_TO-DO ITEM_: For the entries below, say how many lines include the word "have" and add nothing else.

_INPUT DATA_:
Start of Block

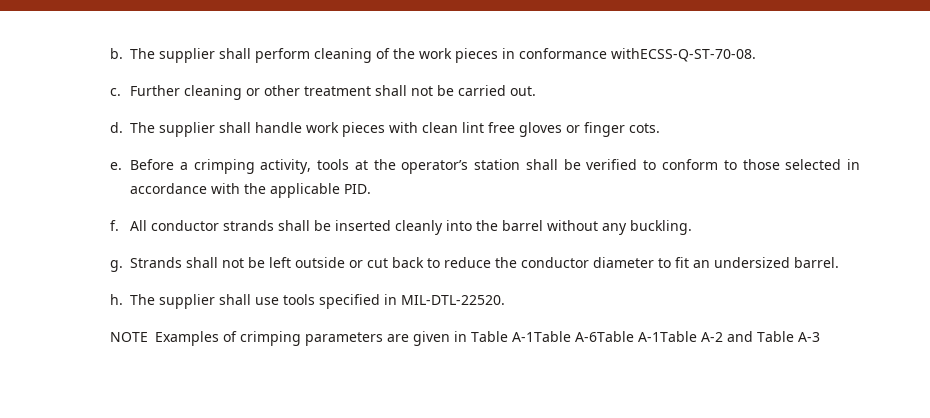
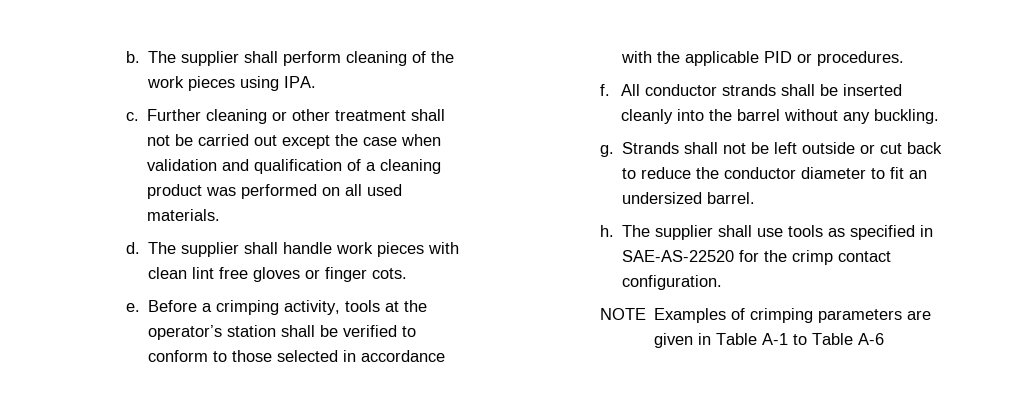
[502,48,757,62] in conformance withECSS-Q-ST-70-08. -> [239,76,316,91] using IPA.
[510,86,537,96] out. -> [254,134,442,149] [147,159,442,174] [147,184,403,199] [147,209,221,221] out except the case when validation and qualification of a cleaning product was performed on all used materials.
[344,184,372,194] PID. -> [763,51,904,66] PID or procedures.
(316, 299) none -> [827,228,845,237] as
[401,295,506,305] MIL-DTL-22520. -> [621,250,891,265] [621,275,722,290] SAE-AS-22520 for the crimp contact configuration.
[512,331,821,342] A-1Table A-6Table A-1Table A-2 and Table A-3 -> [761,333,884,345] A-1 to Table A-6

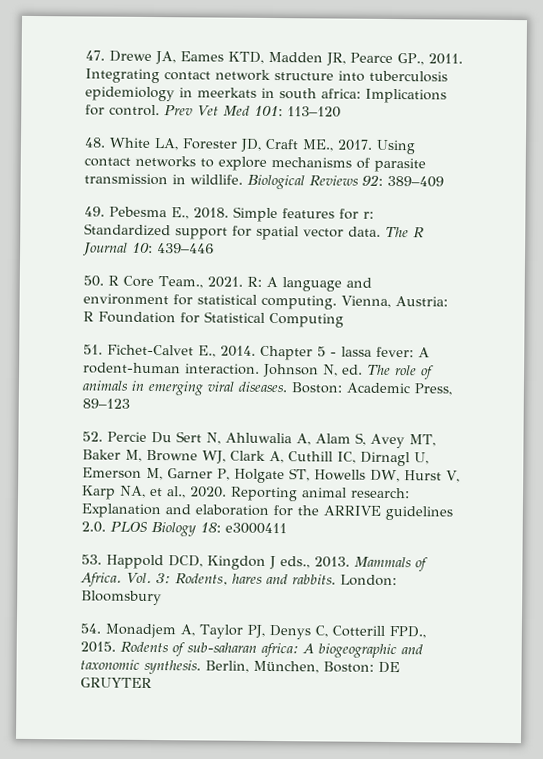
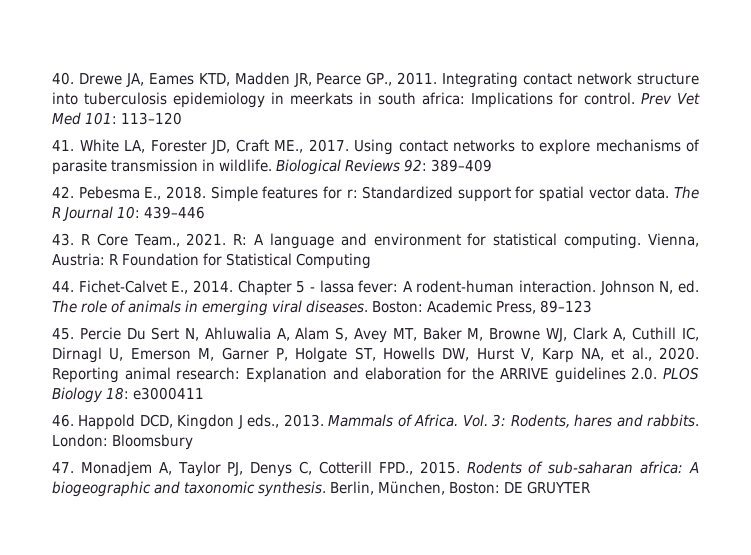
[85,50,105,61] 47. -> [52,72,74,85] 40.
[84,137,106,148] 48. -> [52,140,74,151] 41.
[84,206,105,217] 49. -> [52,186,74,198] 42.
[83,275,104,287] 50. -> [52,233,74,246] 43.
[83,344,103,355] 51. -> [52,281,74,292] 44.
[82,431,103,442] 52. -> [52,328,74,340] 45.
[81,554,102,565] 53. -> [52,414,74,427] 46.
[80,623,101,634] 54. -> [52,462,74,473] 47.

End of Block
Start of Block

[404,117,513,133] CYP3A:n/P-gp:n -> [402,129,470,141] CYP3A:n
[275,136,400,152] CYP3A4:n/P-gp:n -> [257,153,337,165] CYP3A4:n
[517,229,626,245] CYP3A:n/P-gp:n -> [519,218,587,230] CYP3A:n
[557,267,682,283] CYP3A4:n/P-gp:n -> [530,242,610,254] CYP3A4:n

End of Block
Start of Block

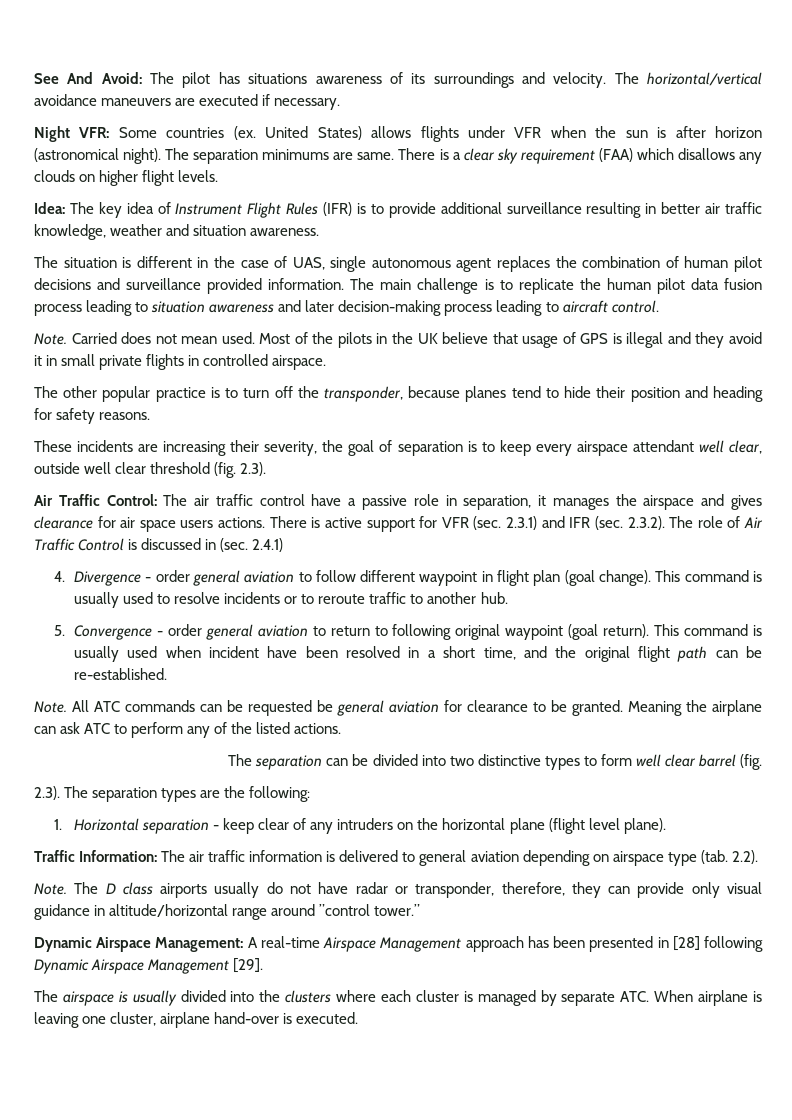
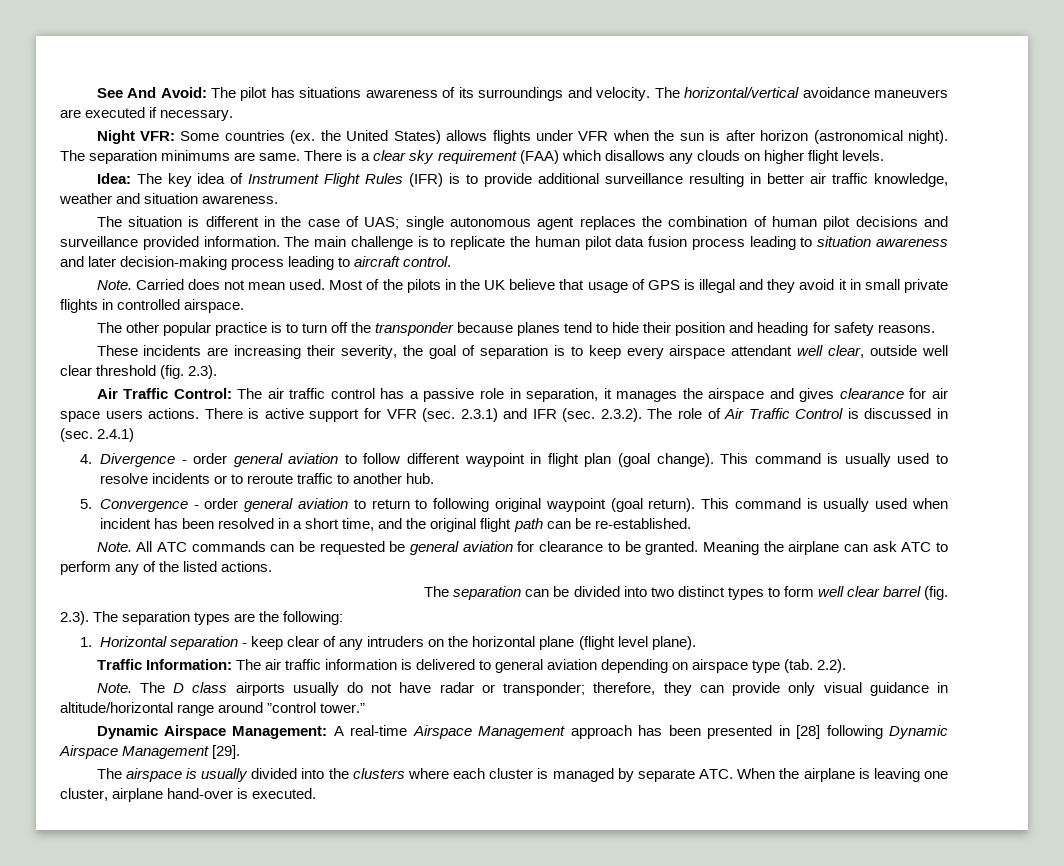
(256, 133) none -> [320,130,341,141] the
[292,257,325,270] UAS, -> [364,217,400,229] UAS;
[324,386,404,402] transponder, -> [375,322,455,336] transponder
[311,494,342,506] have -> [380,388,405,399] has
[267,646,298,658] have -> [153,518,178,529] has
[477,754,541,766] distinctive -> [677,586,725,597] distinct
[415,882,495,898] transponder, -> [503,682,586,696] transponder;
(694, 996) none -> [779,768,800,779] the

End of Block

_SOLUTION TO THIS PROBLEM_: 2